2) The theoretical yield of Fe₂O₃ is 24.4 g.

Step-by-step explanation

Given:

Mass of FeS₂: 36.7 g

Mass of O₂: 50.9 g

 

Molar masses:

FeS₂: 119.98 g/mol

O2: 32.00 g/mol

Fe2O3: 159.69 g/mol

SO2: 64.06 g/mol

 

The balanced equation showing the reaction that takes place has been provided as:

4 FeS₂ + 11 O₂ ==>8 SO₂ + 2 Fe₂O₃

 

 

1) Limiting reactant

 

The limiting reactant is the reactant that is completely used up in a reaction. It is said to be limiting because a reaction stops as soon as all the limiting reactant has reacted. As a result, the limiting reactant determines how much product is formed.

 

To determine which reactant is the limiting reactant, calculate the amount of product(Fe₂O₃) that would be formed from each respective reactant. The reactant that forms the least amount of product is the limiting reactant.

 

Step 1: Convert the mass of each reactant into its respective moles

 

Moles = Mass/Molar Mass

 

Mol FeS₂ = Mass of FeS₂/Molar mass of FeS₂ 

= 36.7 g/119.98 g.mol^-1

= 0.3059 mol

 

 

Mol O₂ = Mass of O₂/Molar mass of O₂ 

= 50.9 g/32.00 g.mol^-1

= 1.5906 mol

 

Step 2: Calculate the amount of Fe₂O₃ that would be formed from each reactant.

 

a) Amount of Fe₂O₃ that would be formed from FeS₂

 

From the balanced equation, the mol ratio of FeS₂ to Fe₂O₃ is 4:2 which when simplified becomes 2:1. This means that for every 2 moles of FeS₂ consumed in the reaction, only 1 mole of Fe₂O₃ would be formed.

 

Thus:

Mol Fe₂O₃ = 1/2 x Mol FeS₂ = 1/2 x 0.3059 mol = 0.1530 mol

 

 

b) Amount of Fe₂O₃ that would be formed from O₂

 

From the balanced equation, the mol ratio of O₂ to Fe₂O₃ is 11:2. This means that for every 11 moles of O₂ consumed in the reaction, only 2 moles of Fe₂O₃ would be formed.

 

Thus:

Mol Fe₂O₃ = 2/11 x Mol O₂ = 2/11 x  1.5906 mol = 0.2892 mol

 

 

From the calculations above:

• FeS₂ would form 0.1530 moles of Fe₂O₃
• O₂ would form 0.2892  moles of Fe₂O₃

 

Therefore, FeS₂ is the limiting reactant because it leads to the formation of the least amount of product(Fe₂O₃).

 

 

2) Theoretical yield of the second product(Fe₂O₃).
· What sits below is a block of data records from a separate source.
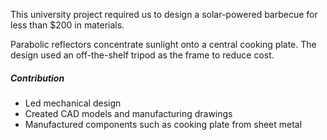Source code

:This university project required us to design a solar-powered barbecue for less than $200 in materials.

Parabolic reflectors concentrate sunlight onto a central cooking plate. The design used an off-the-shelf tripod as the frame to reduce cost.

##### Contribution

- Led mechanical design
- Created CAD models and manufacturing drawings
- Manufactured components such as cooking plate from sheet metal
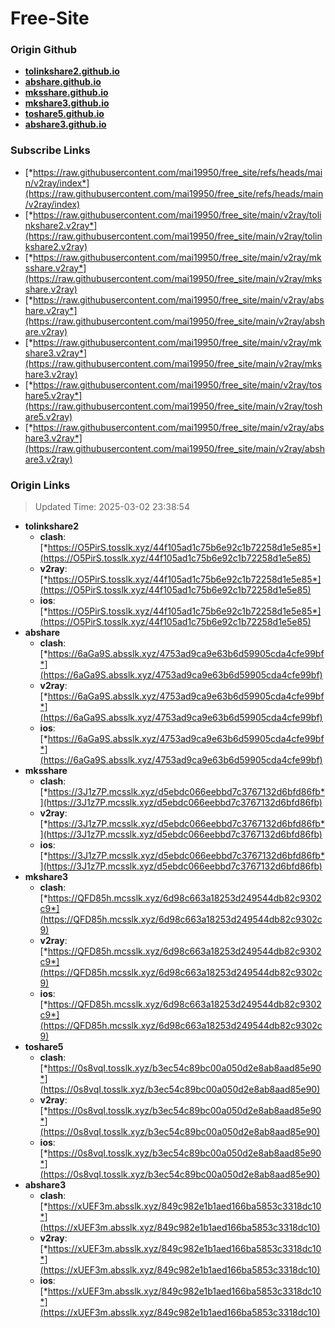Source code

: # Free-Site

### Origin Github

- [**tolinkshare2.github.io**](https://github.com/tolinkshare2/tolinkshare2.github.io)
- [**abshare.github.io**](https://github.com/abshare/abshare.github.io)
- [**mksshare.github.io**](https://github.com/mksshare/mksshare.github.io)
- [**mkshare3.github.io**](https://github.com/mkshare3/mkshare3.github.io)
- [**toshare5.github.io**](https://github.com/toshare5/toshare5.github.io)
- [**abshare3.github.io**](https://github.com/abshare3/abshare3.github.io)

### Subscribe Links

- [*https://raw.githubusercontent.com/mai19950/free_site/refs/heads/main/v2ray/index*](https://raw.githubusercontent.com/mai19950/free_site/refs/heads/main/v2ray/index)
- [*https://raw.githubusercontent.com/mai19950/free_site/main/v2ray/tolinkshare2.v2ray*](https://raw.githubusercontent.com/mai19950/free_site/main/v2ray/tolinkshare2.v2ray)
- [*https://raw.githubusercontent.com/mai19950/free_site/main/v2ray/mksshare.v2ray*](https://raw.githubusercontent.com/mai19950/free_site/main/v2ray/mksshare.v2ray)
- [*https://raw.githubusercontent.com/mai19950/free_site/main/v2ray/abshare.v2ray*](https://raw.githubusercontent.com/mai19950/free_site/main/v2ray/abshare.v2ray)
- [*https://raw.githubusercontent.com/mai19950/free_site/main/v2ray/mkshare3.v2ray*](https://raw.githubusercontent.com/mai19950/free_site/main/v2ray/mkshare3.v2ray)
- [*https://raw.githubusercontent.com/mai19950/free_site/main/v2ray/toshare5.v2ray*](https://raw.githubusercontent.com/mai19950/free_site/main/v2ray/toshare5.v2ray)
- [*https://raw.githubusercontent.com/mai19950/free_site/main/v2ray/abshare3.v2ray*](https://raw.githubusercontent.com/mai19950/free_site/main/v2ray/abshare3.v2ray)

### Origin Links

> Updated Time: 2025-03-02 23:38:54

- **tolinkshare2**
  - **clash**: [*https://O5PirS.tosslk.xyz/44f105ad1c75b6e92c1b72258d1e5e85*](https://O5PirS.tosslk.xyz/44f105ad1c75b6e92c1b72258d1e5e85)
  - **v2ray**: [*https://O5PirS.tosslk.xyz/44f105ad1c75b6e92c1b72258d1e5e85*](https://O5PirS.tosslk.xyz/44f105ad1c75b6e92c1b72258d1e5e85)
  - **ios**: [*https://O5PirS.tosslk.xyz/44f105ad1c75b6e92c1b72258d1e5e85*](https://O5PirS.tosslk.xyz/44f105ad1c75b6e92c1b72258d1e5e85)
- **abshare**
  - **clash**: [*https://6aGa9S.absslk.xyz/4753ad9ca9e63b6d59905cda4cfe99bf*](https://6aGa9S.absslk.xyz/4753ad9ca9e63b6d59905cda4cfe99bf)
  - **v2ray**: [*https://6aGa9S.absslk.xyz/4753ad9ca9e63b6d59905cda4cfe99bf*](https://6aGa9S.absslk.xyz/4753ad9ca9e63b6d59905cda4cfe99bf)
  - **ios**: [*https://6aGa9S.absslk.xyz/4753ad9ca9e63b6d59905cda4cfe99bf*](https://6aGa9S.absslk.xyz/4753ad9ca9e63b6d59905cda4cfe99bf)
- **mksshare**
  - **clash**: [*https://3J1z7P.mcsslk.xyz/d5ebdc066eebbd7c3767132d6bfd86fb*](https://3J1z7P.mcsslk.xyz/d5ebdc066eebbd7c3767132d6bfd86fb)
  - **v2ray**: [*https://3J1z7P.mcsslk.xyz/d5ebdc066eebbd7c3767132d6bfd86fb*](https://3J1z7P.mcsslk.xyz/d5ebdc066eebbd7c3767132d6bfd86fb)
  - **ios**: [*https://3J1z7P.mcsslk.xyz/d5ebdc066eebbd7c3767132d6bfd86fb*](https://3J1z7P.mcsslk.xyz/d5ebdc066eebbd7c3767132d6bfd86fb)
- **mkshare3**
  - **clash**: [*https://QFD85h.mcsslk.xyz/6d98c663a18253d249544db82c9302c9*](https://QFD85h.mcsslk.xyz/6d98c663a18253d249544db82c9302c9)
  - **v2ray**: [*https://QFD85h.mcsslk.xyz/6d98c663a18253d249544db82c9302c9*](https://QFD85h.mcsslk.xyz/6d98c663a18253d249544db82c9302c9)
  - **ios**: [*https://QFD85h.mcsslk.xyz/6d98c663a18253d249544db82c9302c9*](https://QFD85h.mcsslk.xyz/6d98c663a18253d249544db82c9302c9)
- **toshare5**
  - **clash**: [*https://0s8vqI.tosslk.xyz/b3ec54c89bc00a050d2e8ab8aad85e90*](https://0s8vqI.tosslk.xyz/b3ec54c89bc00a050d2e8ab8aad85e90)
  - **v2ray**: [*https://0s8vqI.tosslk.xyz/b3ec54c89bc00a050d2e8ab8aad85e90*](https://0s8vqI.tosslk.xyz/b3ec54c89bc00a050d2e8ab8aad85e90)
  - **ios**: [*https://0s8vqI.tosslk.xyz/b3ec54c89bc00a050d2e8ab8aad85e90*](https://0s8vqI.tosslk.xyz/b3ec54c89bc00a050d2e8ab8aad85e90)
- **abshare3**
  - **clash**: [*https://xUEF3m.absslk.xyz/849c982e1b1aed166ba5853c3318dc10*](https://xUEF3m.absslk.xyz/849c982e1b1aed166ba5853c3318dc10)
  - **v2ray**: [*https://xUEF3m.absslk.xyz/849c982e1b1aed166ba5853c3318dc10*](https://xUEF3m.absslk.xyz/849c982e1b1aed166ba5853c3318dc10)
  - **ios**: [*https://xUEF3m.absslk.xyz/849c982e1b1aed166ba5853c3318dc10*](https://xUEF3m.absslk.xyz/849c982e1b1aed166ba5853c3318dc10)
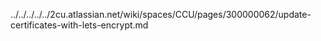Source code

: ../../../../../2cu.atlassian.net/wiki/spaces/CCU/pages/300000062/update-certificates-with-lets-encrypt.md
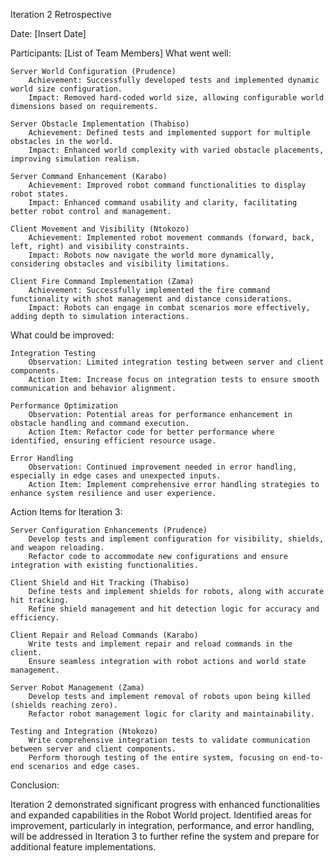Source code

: Iteration 2 Retrospective

Date: [Insert Date]

Participants: [List of Team Members]
What went well:

    Server World Configuration (Prudence)
        Achievement: Successfully developed tests and implemented dynamic world size configuration.
        Impact: Removed hard-coded world size, allowing configurable world dimensions based on requirements.

    Server Obstacle Implementation (Thabiso)
        Achievement: Defined tests and implemented support for multiple obstacles in the world.
        Impact: Enhanced world complexity with varied obstacle placements, improving simulation realism.

    Server Command Enhancement (Karabo)
        Achievement: Improved robot command functionalities to display robot states.
        Impact: Enhanced command usability and clarity, facilitating better robot control and management.

    Client Movement and Visibility (Ntokozo)
        Achievement: Implemented robot movement commands (forward, back, left, right) and visibility constraints.
        Impact: Robots now navigate the world more dynamically, considering obstacles and visibility limitations.

    Client Fire Command Implementation (Zama)
        Achievement: Successfully implemented the fire command functionality with shot management and distance considerations.
        Impact: Robots can engage in combat scenarios more effectively, adding depth to simulation interactions.

What could be improved:

    Integration Testing
        Observation: Limited integration testing between server and client components.
        Action Item: Increase focus on integration tests to ensure smooth communication and behavior alignment.

    Performance Optimization
        Observation: Potential areas for performance enhancement in obstacle handling and command execution.
        Action Item: Refactor code for better performance where identified, ensuring efficient resource usage.

    Error Handling
        Observation: Continued improvement needed in error handling, especially in edge cases and unexpected inputs.
        Action Item: Implement comprehensive error handling strategies to enhance system resilience and user experience.

Action Items for Iteration 3:

    Server Configuration Enhancements (Prudence)
        Develop tests and implement configuration for visibility, shields, and weapon reloading.
        Refactor code to accommodate new configurations and ensure integration with existing functionalities.

    Client Shield and Hit Tracking (Thabiso)
        Define tests and implement shields for robots, along with accurate hit tracking.
        Refine shield management and hit detection logic for accuracy and efficiency.

    Client Repair and Reload Commands (Karabo)
        Write tests and implement repair and reload commands in the client.
        Ensure seamless integration with robot actions and world state management.

    Server Robot Management (Zama)
        Develop tests and implement removal of robots upon being killed (shields reaching zero).
        Refactor robot management logic for clarity and maintainability.

    Testing and Integration (Ntokozo)
        Write comprehensive integration tests to validate communication between server and client components.
        Perform thorough testing of the entire system, focusing on end-to-end scenarios and edge cases.

Conclusion:

Iteration 2 demonstrated significant progress with enhanced functionalities and expanded capabilities in the Robot World project. Identified areas for improvement, particularly in integration, performance, and error handling, will be addressed in Iteration 3 to further refine the system and prepare for additional feature implementations.
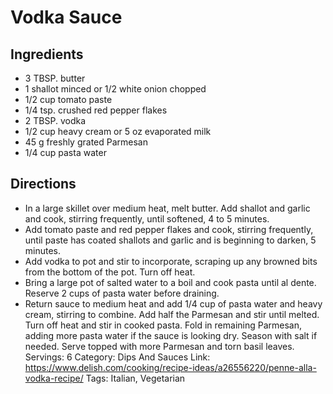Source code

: # Vodka Sauce
## Ingredients
- 3 TBSP. butter
- 1 shallot minced or 1/2 white onion chopped
- 1/2 cup tomato paste
- 1/4 tsp. crushed red pepper flakes
- 2 TBSP. vodka
- 1/2 cup heavy cream or 5 oz evaporated milk
- 45 g freshly grated Parmesan
- 1/4 cup pasta water
## Directions
- In a large skillet over medium heat, melt butter. Add shallot and garlic and cook, stirring frequently, until softened, 4 to 5 minutes.
- Add tomato paste and red pepper flakes and cook, stirring frequently, until paste has coated shallots and garlic and is beginning to darken, 5 minutes.
- Add vodka to pot and stir to incorporate, scraping up any browned bits from the bottom of the pot. Turn off heat.
- Bring a large pot of salted water to a boil and cook pasta until al dente. Reserve 2 cups of pasta water before draining.
- Return sauce to medium heat and add 1/4 cup of pasta water and heavy cream, stirring to combine. Add half the Parmesan and stir until melted. Turn off heat and stir in cooked pasta. Fold in remaining Parmesan, adding more pasta water if the sauce is looking dry. Season with salt if needed. Serve topped with more Parmesan and torn basil leaves.
Servings: 6
Category: Dips And Sauces
Link: https://www.delish.com/cooking/recipe-ideas/a26556220/penne-alla-vodka-recipe/
Tags: Italian, Vegetarian
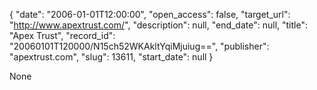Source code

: {
  "date": "2006-01-01T12:00:00", 
  "open_access": false, 
  "target_url": "http://www.apextrust.com/", 
  "description": null, 
  "end_date": null, 
  "title": "Apex Trust", 
  "record_id": "20060101T120000/N15ch52WKAkltYqiMjuiug==", 
  "publisher": "apextrust.com", 
  "slug": 13611, 
  "start_date": null
}

None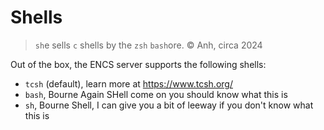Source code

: # Shells

> `sh`e sells `c` shells by the `zsh` `bash`ore. &copy; Anh, circa 2024

Out of the box, the ENCS server supports the following shells:

- `tcsh` (default), learn more at <https://www.tcsh.org/>
- `bash`, Bourne Again SHell come on you should know what this is
- `sh`, Bourne Shell, I can give you a bit of leeway if you don't know what this is


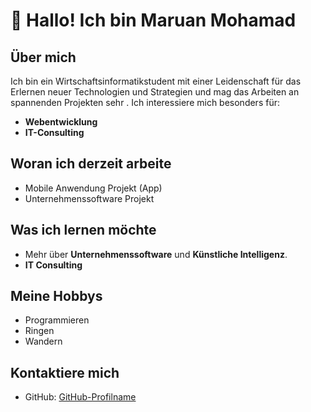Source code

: # 👋 Hallo! Ich bin Maruan Mohamad

## Über mich
Ich bin ein Wirtschaftsinformatikstudent mit einer Leidenschaft für das Erlernen neuer Technologien und Strategien und mag das Arbeiten an spannenden Projekten sehr . Ich interessiere mich besonders für:
- **Webentwicklung**
- **IT-Consulting**

## Woran ich derzeit arbeite
- Mobile Anwendung Projekt (App)
- Unternehmenssoftware Projekt

## Was ich lernen möchte
- Mehr über **Unternehmenssoftware** und **Künstliche Intelligenz**.
- **IT Consulting**

## Meine Hobbys
- Programmieren
- Ringen
- Wandern 

## Kontaktiere mich
- GitHub: [GitHub-Profilname](https://github.com/Maruan03)
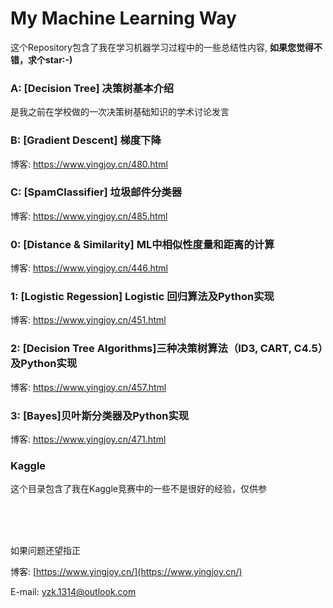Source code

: # My Machine Learning Way

这个Repository包含了我在学习机器学习过程中的一些总结性内容, **如果您觉得不错，求个star:-)**

### A: [Decision Tree] 决策树基本介绍
是我之前在学校做的一次决策树基础知识的学术讨论发言

### B: [Gradient Descent] 梯度下降
博客: https://www.yingjoy.cn/480.html

### C: [SpamClassifier] 垃圾邮件分类器
博客: https://www.yingjoy.cn/485.html

### 0: [Distance & Similarity] ML中相似性度量和距离的计算

博客: https://www.yingjoy.cn/446.html

### 1: [Logistic Regession] Logistic 回归算法及Python实现
博客: https://www.yingjoy.cn/451.html

### 2: [Decision Tree Algorithms]三种决策树算法（ID3, CART, C4.5）及Python实现
博客: https://www.yingjoy.cn/457.html

### 3: [Bayes]贝叶斯分类器及Python实现
博客: https://www.yingjoy.cn/471.html

### Kaggle
这个目录包含了我在Kaggle竞赛中的一些不是很好的经验，仅供参

<br /><br /><br />

如果问题还望指正

博客: [https://www.yingjoy.cn/](https://www.yingjoy.cn/)

E-mail: [yzk.1314@outlook.com](mailto:yzk.1314@outlook.com)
Theoretical yield is the maximum possible amount of product that can be formed from the given reactants. In other words, it is the amount of product formed assuming all the limiting reactant is completely used up in a reaction.

From the calculations above, it has been determined that FeS₂ is the limiting reactant.

It has also been determined that FeS₂ would form 0.1530 mol of Fe₂O₃.

Convert the mass of Fe₂O₃ to mass as follows:

Mass = Moles x Molar mass

Mass of Fe₂O₃ = Moles of Fe₂O₃ x Molar mass of Fe₂O₃

= 0.1530 mol x 159.69 g/mol

= 24.4 g

Therefore, the theoretical yield of Fe₂O₃ is 24.4 g.